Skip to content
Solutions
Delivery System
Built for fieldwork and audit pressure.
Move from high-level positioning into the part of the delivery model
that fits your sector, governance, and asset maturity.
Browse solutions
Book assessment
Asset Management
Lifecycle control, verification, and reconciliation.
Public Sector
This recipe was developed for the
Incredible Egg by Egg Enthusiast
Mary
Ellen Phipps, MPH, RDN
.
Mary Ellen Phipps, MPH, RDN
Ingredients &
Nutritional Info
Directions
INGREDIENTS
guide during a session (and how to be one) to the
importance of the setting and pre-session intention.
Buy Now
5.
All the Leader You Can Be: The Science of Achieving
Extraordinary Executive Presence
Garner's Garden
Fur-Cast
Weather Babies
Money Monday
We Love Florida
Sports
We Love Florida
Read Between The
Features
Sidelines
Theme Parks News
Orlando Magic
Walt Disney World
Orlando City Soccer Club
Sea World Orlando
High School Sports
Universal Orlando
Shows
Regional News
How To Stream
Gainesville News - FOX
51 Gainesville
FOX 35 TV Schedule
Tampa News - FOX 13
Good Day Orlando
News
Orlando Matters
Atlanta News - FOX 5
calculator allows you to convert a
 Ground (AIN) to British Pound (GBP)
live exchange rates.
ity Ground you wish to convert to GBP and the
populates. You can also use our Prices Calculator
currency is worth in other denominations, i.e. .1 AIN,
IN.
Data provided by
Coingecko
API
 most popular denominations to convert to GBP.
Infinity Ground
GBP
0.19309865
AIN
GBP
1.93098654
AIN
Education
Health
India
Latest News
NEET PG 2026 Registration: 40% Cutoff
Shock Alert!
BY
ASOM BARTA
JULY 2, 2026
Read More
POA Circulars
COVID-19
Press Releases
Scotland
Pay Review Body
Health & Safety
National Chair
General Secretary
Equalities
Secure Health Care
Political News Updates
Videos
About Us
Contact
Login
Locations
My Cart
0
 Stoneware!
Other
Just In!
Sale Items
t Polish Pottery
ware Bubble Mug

────

### [About this exercise]
Reproduce every line of the records above verbatim, in their original order, without altering any wording, spelling, or punctuation.

### [Task solution]
Skip to content
Solutions
Delivery System
Built for fieldwork and audit pressure.
Move from high-level positioning into the part of the delivery model
that fits your sector, governance, and asset maturity.
Browse solutions
Book assessment
Asset Management
Lifecycle control, verification, and reconciliation.
Public Sector
This recipe was developed for the
Incredible Egg by Egg Enthusiast
Mary
Ellen Phipps, MPH, RDN
.
Mary Ellen Phipps, MPH, RDN
Ingredients &
Nutritional Info
Directions
INGREDIENTS
guide during a session (and how to be one) to the
importance of the setting and pre-session intention.
Buy Now
5.
All the Leader You Can Be: The Science of Achieving
Extraordinary Executive Presence
Garner's Garden
Fur-Cast
Weather Babies
Money Monday
We Love Florida
Sports
We Love Florida
Read Between The
Features
Sidelines
Theme Parks News
Orlando Magic
Walt Disney World
Orlando City Soccer Club
Sea World Orlando
High School Sports
Universal Orlando
Shows
Regional News
How To Stream
Gainesville News - FOX
51 Gainesville
FOX 35 TV Schedule
Tampa News - FOX 13
Good Day Orlando
News
Orlando Matters
Atlanta News - FOX 5
calculator allows you to convert a
 Ground (AIN) to British Pound (GBP)
live exchange rates.
ity Ground you wish to convert to GBP and the
populates. You can also use our Prices Calculator
currency is worth in other denominations, i.e. .1 AIN,
IN.
Data provided by
Coingecko
API
 most popular denominations to convert to GBP.
Infinity Ground
GBP
0.19309865
AIN
GBP
1.93098654
AIN
Education
Health
India
Latest News
NEET PG 2026 Registration: 40% Cutoff
Shock Alert!
BY
ASOM BARTA
JULY 2, 2026
Read More
POA Circulars
COVID-19
Press Releases
Scotland
Pay Review Body
Health & Safety
National Chair
General Secretary
Equalities
Secure Health Care
Political News Updates
Videos
About Us
Contact
Login
Locations
My Cart
0
 Stoneware!
Other
Just In!
Sale Items
t Polish Pottery
ware Bubble Mug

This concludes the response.